● **Activity**: Repeat the lines below, starting with the line containing "Editor Editor" and going on through the last line of the entries.

Exercise inputs START

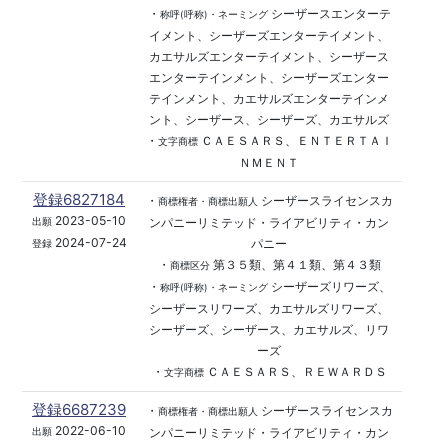
・
シーザースエンターテ
称呼(呼称)・ネーミング
イメント、シーザーズエンターテイメント、
カエサルズエンターテイメント、シーザース
エンターテインメント、シーザーズエンター
テインメント、カエサルズエンターテインメ
ント、シーザース、シーザーズ、カエサルズ
・
ＣＡＥＳＡＲＳ、ＥＮＴＥＲＴＡＩ
文字商標
ＮＭＥＮＴ
登録6827184
・
シーザースライセンスカ
商標権者・商標出願人
2023-05-10
ンパニーリミテッド・ライアビリティ・カン
出願
2024-07-24
パニー
登録
・
第３５類、第４１類、第４３類
商標区分
・
シーザーズリワーズ、
称呼(呼称)・ネーミング
シーザースリワーズ、カエサルズリワーズ、
シーザーズ、シーザース、カエサルズ、リワ
ーズ
・
ＣＡＥＳＡＲＳ、ＲＥＷＡＲＤＳ
文字商標
登録6687239
・
シーザースライセンスカ
商標権者・商標出願人
2022-06-10
ンパニーリミテッド・ライアビリティ・カン
出願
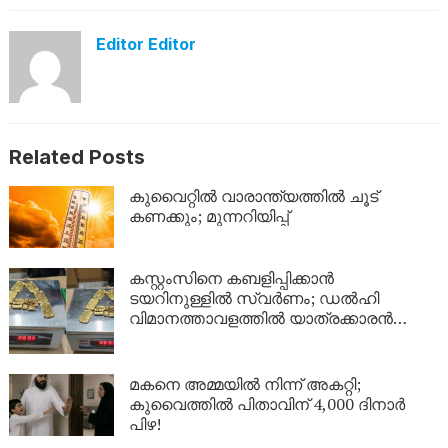
Editor Editor
Related Posts
കുവൈറ്റിൽ വാരാന്ത്യത്തിൽ ചൂട്
കണക്കും; മുന്നറിയിപ്പ്
കസ്റ്റംസിനെ കബളിപ്പിക്കാൻ
ടയറിനുള്ളിൽ സ്വർണം; ഡൽഹി
വിമാനത്താവളത്തിൽ യാത്രക്കാരൻ
പിടിയിൽ
മകനെ അമ്മയിൽ നിന്ന് അകറ്റി;
കുവൈത്തിൽ പിതാവിന് 4,000 ദിനാർ
പിഴ!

Exercise inputs END

● **Result of this exercise**:
Editor Editor
Related Posts
കുവൈറ്റിൽ വാരാന്ത്യത്തിൽ ചൂട്
കണക്കും; മുന്നറിയിപ്പ്
കസ്റ്റംസിനെ കബളിപ്പിക്കാൻ
ടയറിനുള്ളിൽ സ്വർണം; ഡൽഹി
വിമാനത്താവളത്തിൽ യാത്രക്കാരൻ
പിടിയിൽ
മകനെ അമ്മയിൽ നിന്ന് അകറ്റി;
കുവൈത്തിൽ പിതാവിന് 4,000 ദിനാർ
പിഴ!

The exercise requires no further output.